Defending Jacob by William Landay

defending-jacobbThis is as much a nuanced family drama, love story, and social inquisition as it is a murder/courtroom/legal thriller. If you can engage with the narrator, whose reliability or unreliability is a puzzle to piece together, you will be satisfied with this warm yet dark story of a community and family unhinged by a violent crime. The author is a former DA who is skilled at informing the reader about the law and procedure without telegraphing it. The narrative is even, polished, and intelligently observant of a community in shock, a family shattered.

I have relatives in Newton, Massachusetts, where this thriller takes place. It is an upscale community of educated professionals, whose children graduate from tony high schools and go on to Ivy League colleges. A fourteen-year-old boy stabbed to death in the park is incomprehensible to this insulated and well-heeled population. As prosperous as it is, there is also a provincial air to it, as like-minded families have always experienced security and safety here, and there is an expectation and history of benevolence. Violence is rare.

Jacob, the fourteen-year-old son of First District Attorney Andy Barber, is accused of murdering his classmate, Ben Rifkin. In Massachusetts, fourteen-year-olds charged with first-degree murder are tried as adults. Barber narrates the story with depth and dread, exposing some family secrets along the way, which could impact the case, and creates increasing internal trauma for his wife, Laurie. Their marriage has always been an ongoing love story; they met as freshmen in college and have loved each other unfailingly through the years. This event mires them in vulnerability and heavy exposure to the media, placing them under a public microscope. Do they really know their son? How much can parents really get inside the soul of their children? And, no matter how strong a marriage seems, a blow like this can undermine what is truly a fragile trust.

Landay has a talent for metaphor and imagery, rendered beautifully in the elegiac narrative. Woven through the story, in the old-school typed transcript of a court reporter, is yet another narrative, of Barber as a witness before the grand jury. How this fits into the rest of the story is gradually disclosed, and its presence is both suspenseful and revealing. Landay's dialogue is crisply cinematic but organic to the characters. His flair for teen-speak is spot-on.

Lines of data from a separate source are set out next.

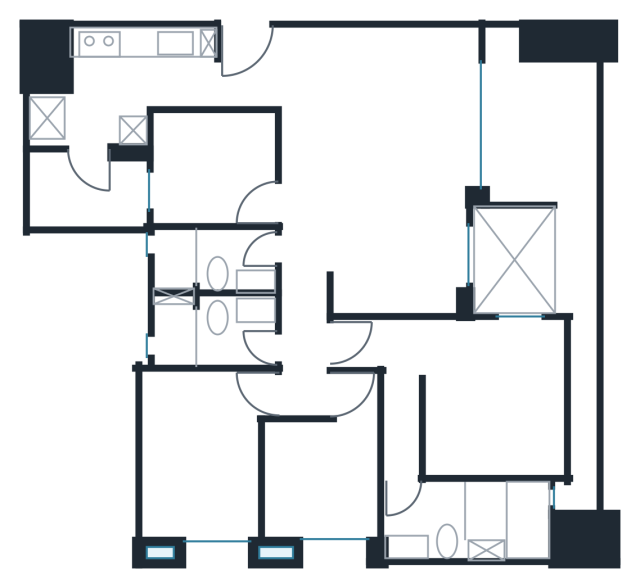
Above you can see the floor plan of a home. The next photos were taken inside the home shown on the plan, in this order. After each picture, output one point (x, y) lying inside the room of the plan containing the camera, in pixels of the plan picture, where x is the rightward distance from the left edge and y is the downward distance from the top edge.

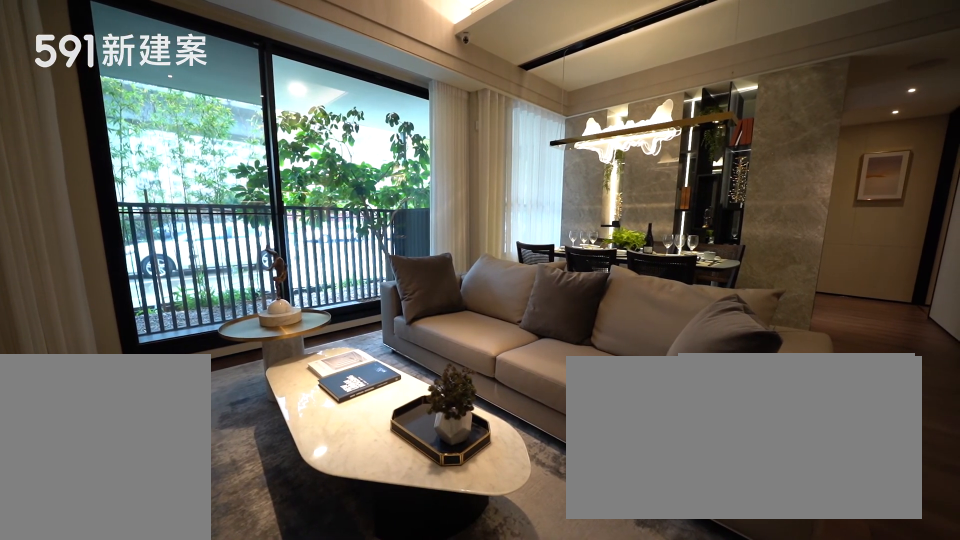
(385, 106)
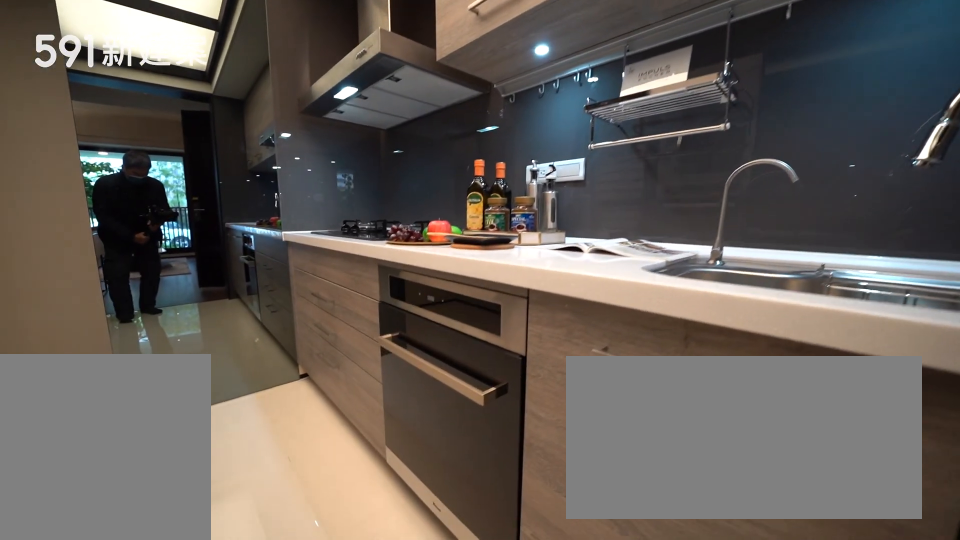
(138, 67)
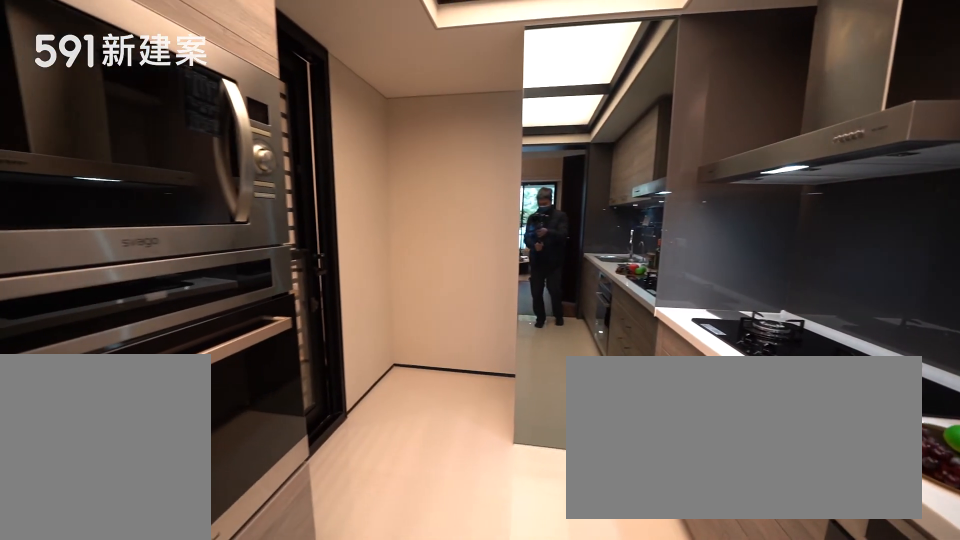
(138, 67)
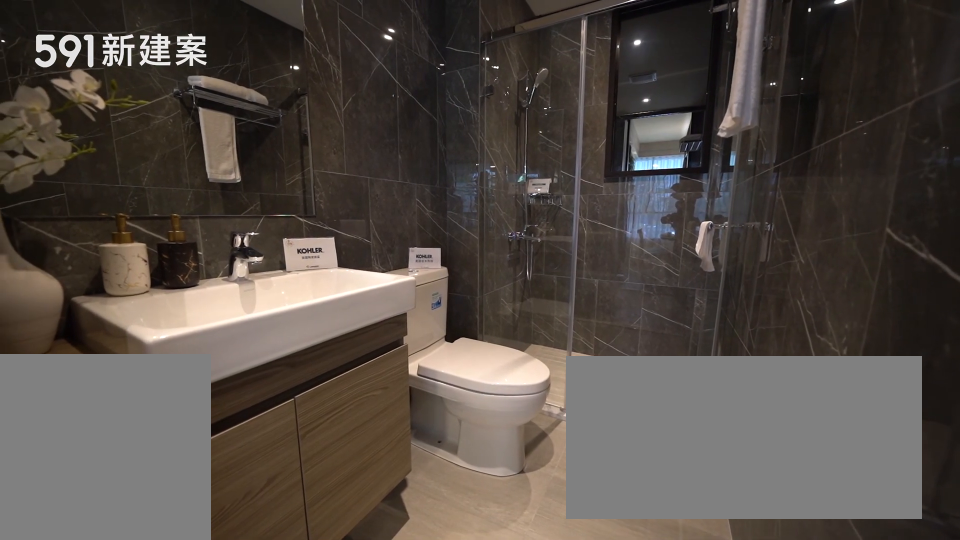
(208, 262)
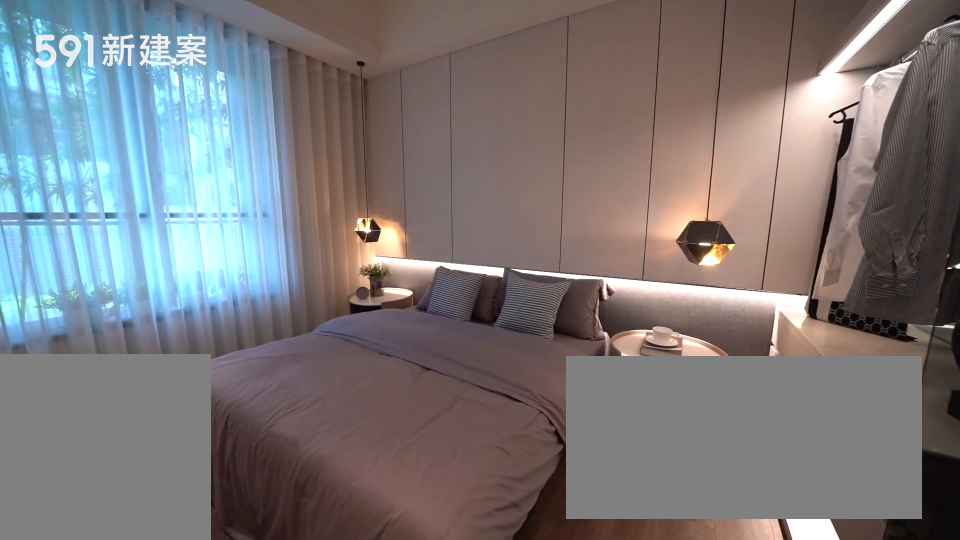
(197, 457)
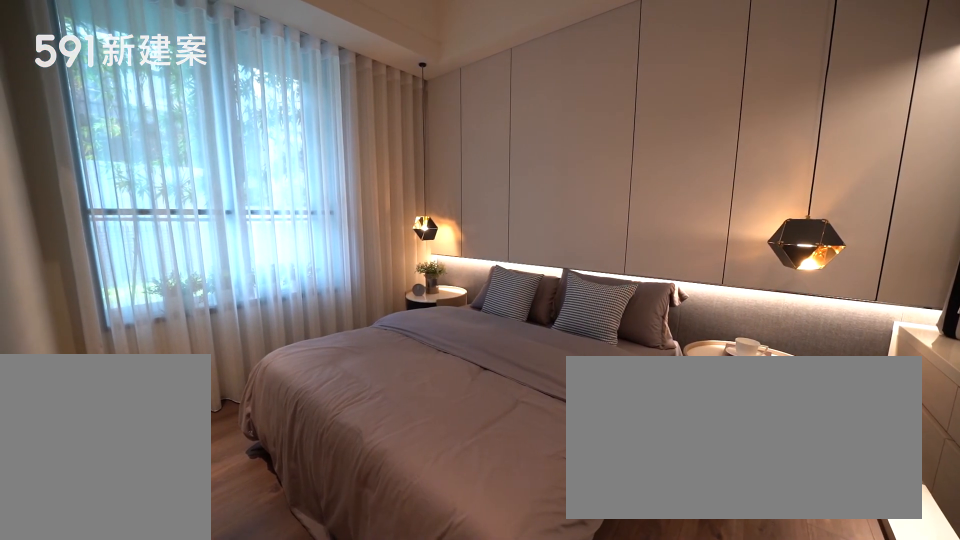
(197, 457)
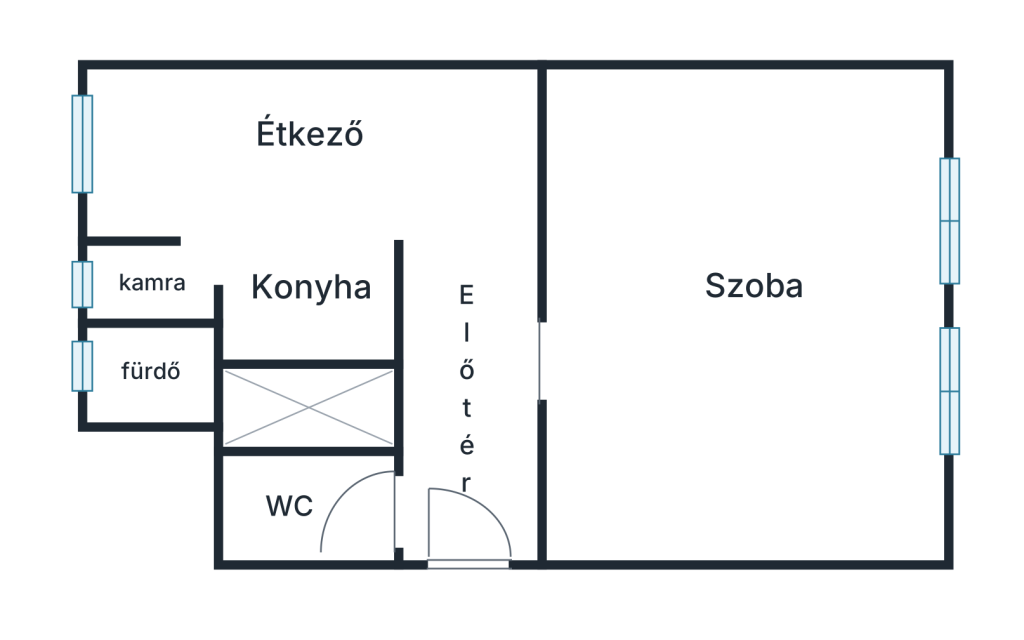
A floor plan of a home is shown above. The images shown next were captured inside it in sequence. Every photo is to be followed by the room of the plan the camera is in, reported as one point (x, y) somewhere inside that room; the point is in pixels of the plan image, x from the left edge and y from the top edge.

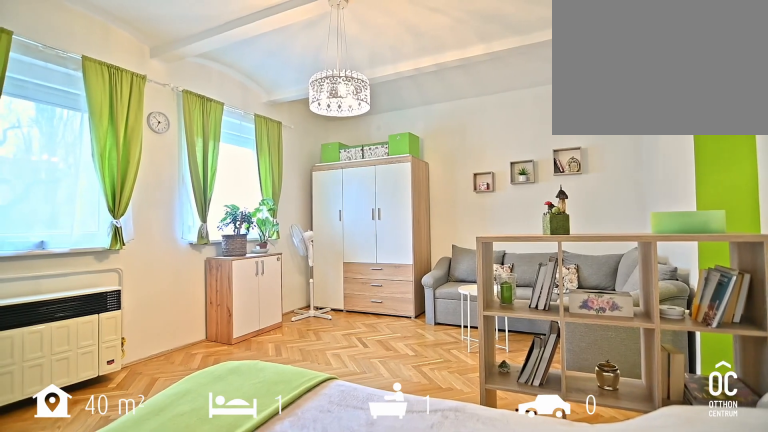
(749, 319)
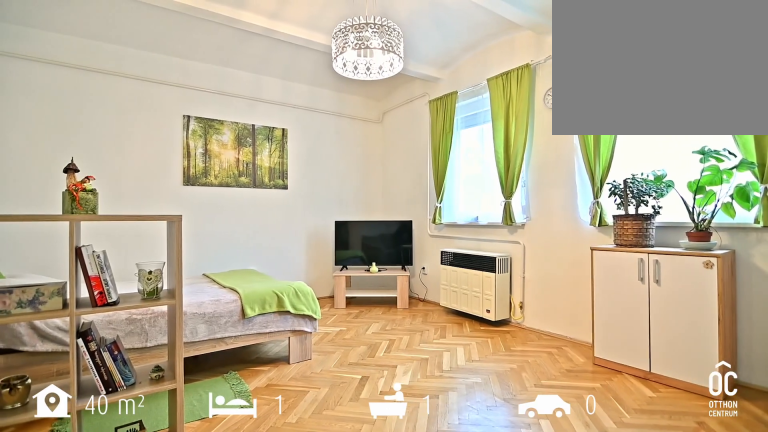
(749, 319)
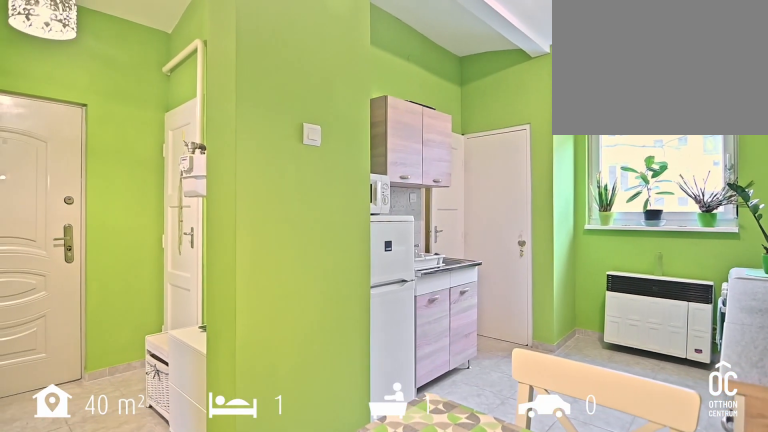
(312, 134)
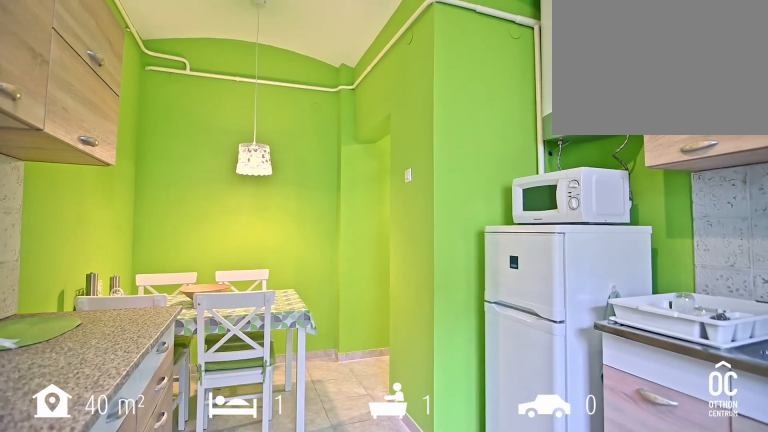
(310, 282)
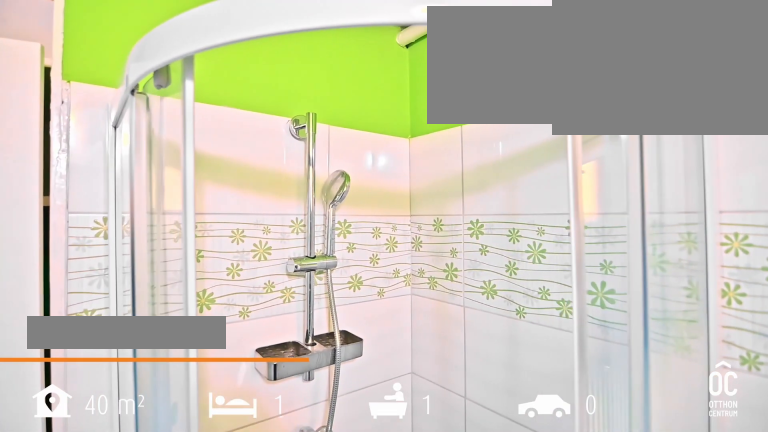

Jacob, who is largely inscrutable, is developed through the eyes of other characters--and at a slight remove, which adds to the suspense. Is he a cipher? A typical teenager? The unknown X factor of Jacob draws out the detective spirit of the reader. The character that really blossoms on the pages is Andy, who reveals, through his agony, more than his contained self-assessment. He is a tormented man trying to protect his family, but his tenacity and inexorable faith in his son may have dire consequences.